**About this exercise**
Please retype every line of text read from the items below, unchanged, and leave the pictures out of your answer.

**Given entries**
──────────

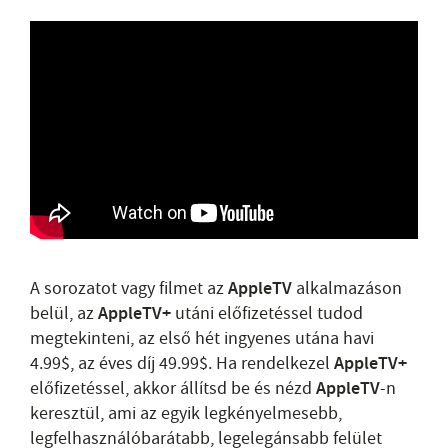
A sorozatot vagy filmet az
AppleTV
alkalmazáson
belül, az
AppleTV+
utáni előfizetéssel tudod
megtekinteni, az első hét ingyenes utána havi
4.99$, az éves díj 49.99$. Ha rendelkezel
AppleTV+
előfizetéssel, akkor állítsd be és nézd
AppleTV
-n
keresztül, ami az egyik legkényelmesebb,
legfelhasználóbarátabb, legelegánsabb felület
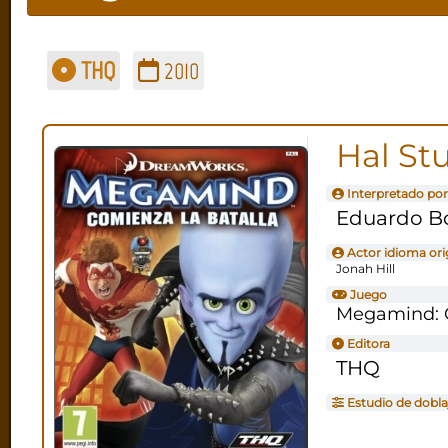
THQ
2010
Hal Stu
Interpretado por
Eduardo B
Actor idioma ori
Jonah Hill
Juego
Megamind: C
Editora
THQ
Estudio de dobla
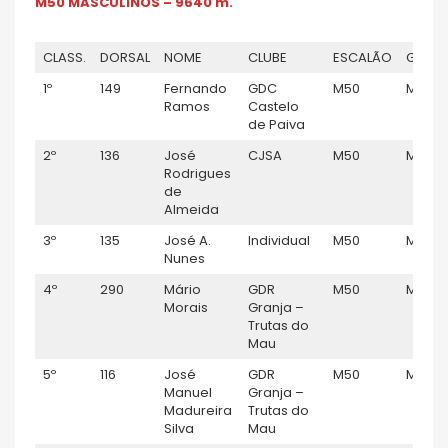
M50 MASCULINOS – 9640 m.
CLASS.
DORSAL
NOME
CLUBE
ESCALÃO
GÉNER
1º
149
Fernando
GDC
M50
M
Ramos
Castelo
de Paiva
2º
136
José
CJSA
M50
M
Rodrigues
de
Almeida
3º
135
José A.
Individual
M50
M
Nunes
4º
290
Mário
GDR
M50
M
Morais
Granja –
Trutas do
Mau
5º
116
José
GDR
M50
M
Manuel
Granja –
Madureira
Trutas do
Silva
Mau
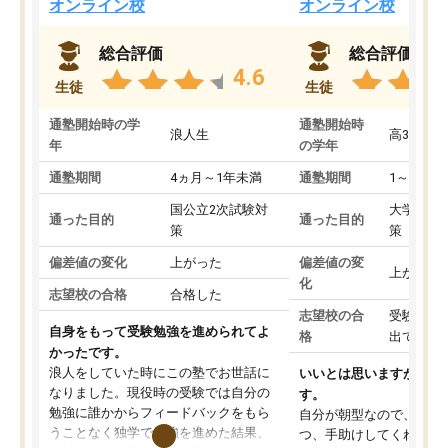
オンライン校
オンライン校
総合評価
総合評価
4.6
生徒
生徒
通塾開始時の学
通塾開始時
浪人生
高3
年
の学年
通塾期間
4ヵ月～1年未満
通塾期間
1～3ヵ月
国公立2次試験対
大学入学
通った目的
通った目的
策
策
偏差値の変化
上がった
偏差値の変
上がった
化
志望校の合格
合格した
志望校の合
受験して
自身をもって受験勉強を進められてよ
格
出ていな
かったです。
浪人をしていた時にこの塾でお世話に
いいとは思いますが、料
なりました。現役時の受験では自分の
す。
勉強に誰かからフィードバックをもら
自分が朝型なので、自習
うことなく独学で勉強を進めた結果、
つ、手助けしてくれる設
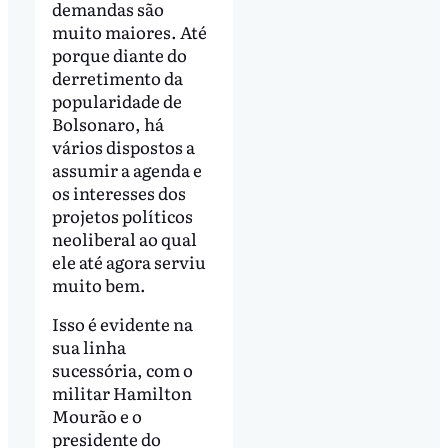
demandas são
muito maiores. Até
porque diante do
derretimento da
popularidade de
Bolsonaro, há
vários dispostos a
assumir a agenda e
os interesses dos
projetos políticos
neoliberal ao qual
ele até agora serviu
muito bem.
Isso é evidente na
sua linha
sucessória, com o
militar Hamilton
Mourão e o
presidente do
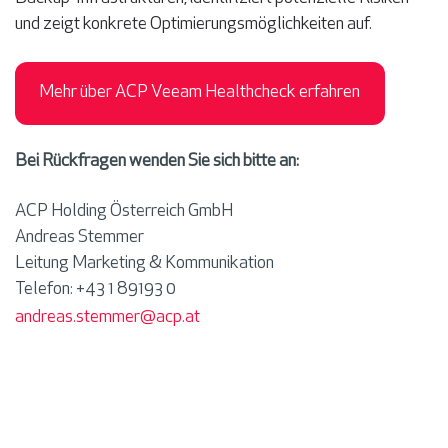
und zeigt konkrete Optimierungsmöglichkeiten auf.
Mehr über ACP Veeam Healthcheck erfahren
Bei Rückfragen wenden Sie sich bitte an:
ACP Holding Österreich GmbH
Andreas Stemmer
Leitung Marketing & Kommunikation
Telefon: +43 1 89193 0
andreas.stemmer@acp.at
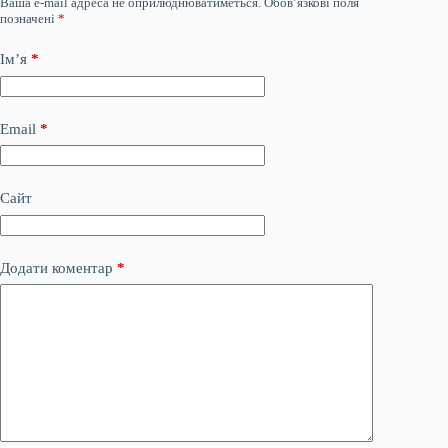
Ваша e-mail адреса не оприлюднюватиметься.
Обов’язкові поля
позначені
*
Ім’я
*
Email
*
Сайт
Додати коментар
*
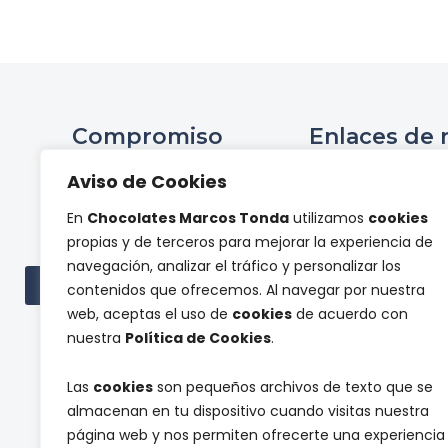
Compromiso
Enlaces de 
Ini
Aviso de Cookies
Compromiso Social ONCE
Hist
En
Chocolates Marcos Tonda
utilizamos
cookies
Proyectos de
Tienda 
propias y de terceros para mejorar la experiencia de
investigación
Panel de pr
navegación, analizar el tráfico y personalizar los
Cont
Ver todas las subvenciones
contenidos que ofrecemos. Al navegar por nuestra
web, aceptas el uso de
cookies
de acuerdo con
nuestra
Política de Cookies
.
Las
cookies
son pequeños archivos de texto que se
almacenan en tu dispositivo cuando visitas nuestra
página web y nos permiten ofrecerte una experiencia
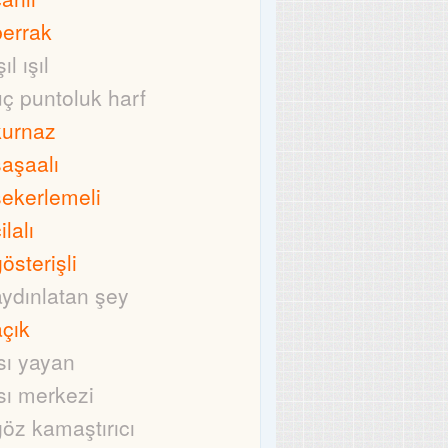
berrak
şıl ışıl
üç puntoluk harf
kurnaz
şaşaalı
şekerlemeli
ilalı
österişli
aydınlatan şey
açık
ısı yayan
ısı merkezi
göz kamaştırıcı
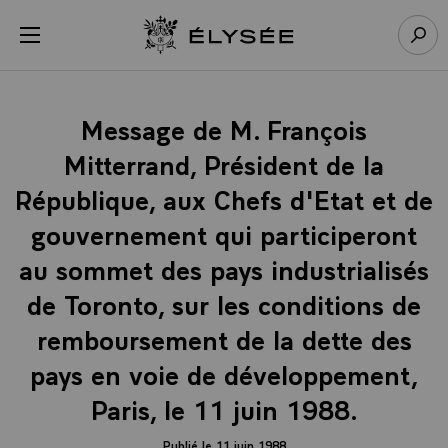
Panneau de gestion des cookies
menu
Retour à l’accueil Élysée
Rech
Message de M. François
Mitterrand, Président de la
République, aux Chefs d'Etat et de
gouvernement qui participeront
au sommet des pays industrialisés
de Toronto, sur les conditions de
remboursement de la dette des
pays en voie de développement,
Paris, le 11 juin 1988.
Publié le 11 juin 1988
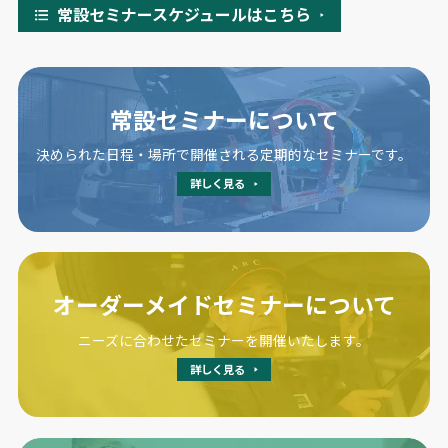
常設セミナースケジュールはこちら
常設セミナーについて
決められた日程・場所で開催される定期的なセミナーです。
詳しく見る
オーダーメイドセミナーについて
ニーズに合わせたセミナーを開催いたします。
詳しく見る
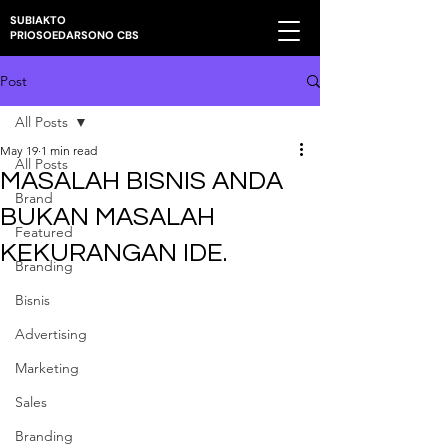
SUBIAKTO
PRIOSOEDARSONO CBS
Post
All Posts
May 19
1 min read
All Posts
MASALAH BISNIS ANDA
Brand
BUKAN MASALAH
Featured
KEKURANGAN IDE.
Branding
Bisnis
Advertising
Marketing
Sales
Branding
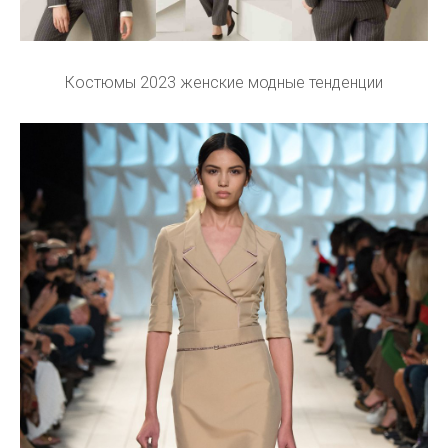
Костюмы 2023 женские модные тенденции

──────────

**Response to this exercise**
A sorozatot vagy filmet az
AppleTV
alkalmazáson
belül, az
AppleTV+
utáni előfizetéssel tudod
megtekinteni, az első hét ingyenes utána havi
4.99$, az éves díj 49.99$. Ha rendelkezel
AppleTV+
előfizetéssel, akkor állítsd be és nézd
AppleTV
-n
keresztül, ami az egyik legkényelmesebb,
legfelhasználóbarátabb, legelegánsabb felület
THQ
2010
Hal Stu
Interpretado por
Eduardo B
Actor idioma ori
Jonah Hill
Juego
Megamind: C
Editora
THQ
Estudio de dobla
M50 MASCULINOS – 9640 m.
CLASS.
DORSAL
NOME
CLUBE
ESCALÃO
GÉNER
1º
149
Fernando
GDC
M50
M
Ramos
Castelo
de Paiva
2º
136
José
CJSA
M50
M
Rodrigues
de
Almeida
3º
135
José A.
Individual
M50
M
Nunes
4º
290
Mário
GDR
M50
M
Morais
Granja –
Trutas do
Mau
5º
116
José
GDR
M50
M
Manuel
Granja –
Madureira
Trutas do
Silva
Mau
オンライン校
オンライン校
総合評価
総合評価
4.6
生徒
生徒
通塾開始時の学
通塾開始時
浪人生
高3
年
の学年
通塾期間
4ヵ月～1年未満
通塾期間
1～3ヵ月
国公立2次試験対
大学入学
通った目的
通った目的
策
策
偏差値の変化
上がった
偏差値の変
上がった
化
志望校の合格
合格した
志望校の合
受験して
自身をもって受験勉強を進められてよ
格
出ていな
かったです。
浪人をしていた時にこの塾でお世話に
いいとは思いますが、料
なりました。現役時の受験では自分の
す。
勉強に誰かからフィードバックをもら
自分が朝型なので、自習
うことなく独学で勉強を進めた結果、
つ、手助けしてくれる設
demandas são
muito maiores. Até
porque diante do
derretimento da
popularidade de
Bolsonaro, há
vários dispostos a
assumir a agenda e
os interesses dos
projetos políticos
neoliberal ao qual
ele até agora serviu
muito bem.
Isso é evidente na
sua linha
sucessória, com o
militar Hamilton
Mourão e o
presidente do
und zeigt konkrete Optimierungsmöglichkeiten auf.
Mehr über ACP Veeam Healthcheck erfahren
Bei Rückfragen wenden Sie sich bitte an:
ACP Holding Österreich GmbH
Andreas Stemmer
Leitung Marketing & Kommunikation
Telefon: +43 1 89193 0
andreas.stemmer@acp.at
Ваша e-mail адреса не оприлюднюватиметься.
Обов’язкові поля
позначені
*
Ім’я
*
Email
*
Сайт
Додати коментар
*
Compromiso
Enlaces de 
Ini
Aviso de Cookies
Compromiso Social ONCE
Hist
En
Chocolates Marcos Tonda
utilizamos
cookies
Proyectos de
Tienda 
propias y de terceros para mejorar la experiencia de
investigación
Panel de pr
navegación, analizar el tráfico y personalizar los
Cont
Ver todas las subvenciones
contenidos que ofrecemos. Al navegar por nuestra
web, aceptas el uso de
cookies
de acuerdo con
nuestra
Política de Cookies
.
Las
cookies
son pequeños archivos de texto que se
almacenan en tu dispositivo cuando visitas nuestra
página web y nos permiten ofrecerte una experiencia
berrak
şıl ışıl
üç puntoluk harf
kurnaz
şaşaalı
şekerlemeli
ilalı
österişli
aydınlatan şey
açık
ısı yayan
ısı merkezi
göz kamaştırıcı
Panneau de gestion des cookies
menu
Retour à l’accueil Élysée
Rech
Message de M. François
Mitterrand, Président de la
République, aux Chefs d'Etat et de
gouvernement qui participeront
au sommet des pays industrialisés
de Toronto, sur les conditions de
remboursement de la dette des
pays en voie de développement,
Paris, le 11 juin 1988.
Publié le 11 juin 1988
常設セミナースケジュールはこちら
常設セミナーについて
決められた日程・場所で開催される定期的なセミナーです。
詳しく見る
オーダーメイドセミナーについて
ニーズに合わせたセミナーを開催いたします。
詳しく見る
SUBIAKTO
PRIOSOEDARSONO CBS
Post
All Posts
May 19
1 min read
All Posts
MASALAH BISNIS ANDA
Brand
BUKAN MASALAH
Featured
KEKURANGAN IDE.
Branding
Bisnis
Advertising
Marketing
Sales
Branding
Костюмы 2023 женские модные тенденции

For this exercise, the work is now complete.